1.
baktım ki herkes dertli başlıklar altına şarkılar yazmış. ben de neden dert başlığı-m olmasın ki dedim. hayatta görüp görebileceğiniz en bahtsız, şanssız insanım. witcher oyununda bahtsız piyade kartı var ya, onun gibi. nasıl olsa kafa sözlük hesabımı bilen yok. anlatayım her şeyi dedim ama bir yandan da, anlatsam ne değişecek? dedim. sildim yazdıklarımı. neyse işte, bıktım, usandım, bunaldım. ölmek cazip geliyor, sonra diyorum, ya sonrası? karanlık bir boşluk mu yoksa yeniden doğuş mu?
devamını gör...
2.
kısa bir özet, bir deli gibi kendi kendime söyleyeyim.

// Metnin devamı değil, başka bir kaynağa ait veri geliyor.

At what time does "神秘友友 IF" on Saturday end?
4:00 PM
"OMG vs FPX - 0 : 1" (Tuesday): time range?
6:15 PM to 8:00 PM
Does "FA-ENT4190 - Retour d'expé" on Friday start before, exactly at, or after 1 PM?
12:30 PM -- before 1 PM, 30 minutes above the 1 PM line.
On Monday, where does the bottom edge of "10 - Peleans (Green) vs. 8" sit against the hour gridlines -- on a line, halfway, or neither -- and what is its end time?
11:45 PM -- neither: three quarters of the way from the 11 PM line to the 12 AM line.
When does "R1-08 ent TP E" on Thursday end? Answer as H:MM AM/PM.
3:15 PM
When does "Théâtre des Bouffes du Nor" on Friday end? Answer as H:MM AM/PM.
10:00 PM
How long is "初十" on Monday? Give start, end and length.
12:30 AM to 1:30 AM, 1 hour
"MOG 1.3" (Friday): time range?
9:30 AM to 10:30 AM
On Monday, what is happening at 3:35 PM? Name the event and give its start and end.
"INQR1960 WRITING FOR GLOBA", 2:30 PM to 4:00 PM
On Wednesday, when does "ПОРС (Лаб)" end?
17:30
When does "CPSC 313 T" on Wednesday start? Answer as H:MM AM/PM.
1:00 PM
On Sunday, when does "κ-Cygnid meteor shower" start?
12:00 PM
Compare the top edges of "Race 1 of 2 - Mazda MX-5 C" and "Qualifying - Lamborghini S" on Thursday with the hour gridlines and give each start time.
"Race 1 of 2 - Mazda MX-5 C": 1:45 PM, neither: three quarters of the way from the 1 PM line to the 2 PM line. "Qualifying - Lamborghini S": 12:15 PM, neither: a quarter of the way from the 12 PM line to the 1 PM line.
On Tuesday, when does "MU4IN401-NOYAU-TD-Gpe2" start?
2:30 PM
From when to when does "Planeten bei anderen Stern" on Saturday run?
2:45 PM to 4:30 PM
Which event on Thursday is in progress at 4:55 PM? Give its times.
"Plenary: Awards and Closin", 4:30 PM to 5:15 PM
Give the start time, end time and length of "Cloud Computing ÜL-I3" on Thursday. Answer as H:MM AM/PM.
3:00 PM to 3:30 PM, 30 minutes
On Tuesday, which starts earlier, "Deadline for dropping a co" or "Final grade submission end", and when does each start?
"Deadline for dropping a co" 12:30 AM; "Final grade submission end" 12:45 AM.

güzel bir hayatım vardı beş sene öncesine kadar. fetö olaylarında önce babam polislikten atıldı, sonra abim askerlikten atıldı, 15 ay ceza evinde yattı. babam işsiz kalınca üzerimize bir anda yüklü bir borç olduğunu öğrendik. annemle babam ayrılma noktasına geldi. o ara ben 11. sınıftım. abim ceza evine girene kadar en büyük dert babamın işsiz kalmasıydı ama abim tutuklanınca dedik ki, keşke işsiz kalsa ama dışarıda olsa. 15 ay sonunda ilk mahkeme ile çıktı çok şükür. ama işsizdi. evimiz yoktu, bir tanıdığımızın evinde kaldık 1 sene. o süreçte 12. sınıfa geçtim. bu arada evimizi boşaltıp, her şeyi kutulayıp babannemin tavan arasına yerleştirdik. sınava hazırlandım. meslek lisesiydim. üç gün staja gidiyordum diyanete. mobbinge uğradım bol bol. iki gün okula gidiyordum. okuldan arta kalan vakitlerde çalışıp, hafta sonları sınav için kursa gidiyordum. birkaç kere uykusuzluktan bayıldığımı hatırlıyorum. çok kez otobüste uyurken sağa sola devrildim mesela. çok stresliydim. 15 ay boyunca abimi ceza evine ziyarete gitmeye çalıştık. ilk kaldığı ceza evi çok kötüydü. şartlar, gardiyanlar. bize olan tavırlar, hepsi. adam öldürmüş insanların ailelerine melek gibi olan insanlar bize gelince kaba insanlara dönüşüyordu.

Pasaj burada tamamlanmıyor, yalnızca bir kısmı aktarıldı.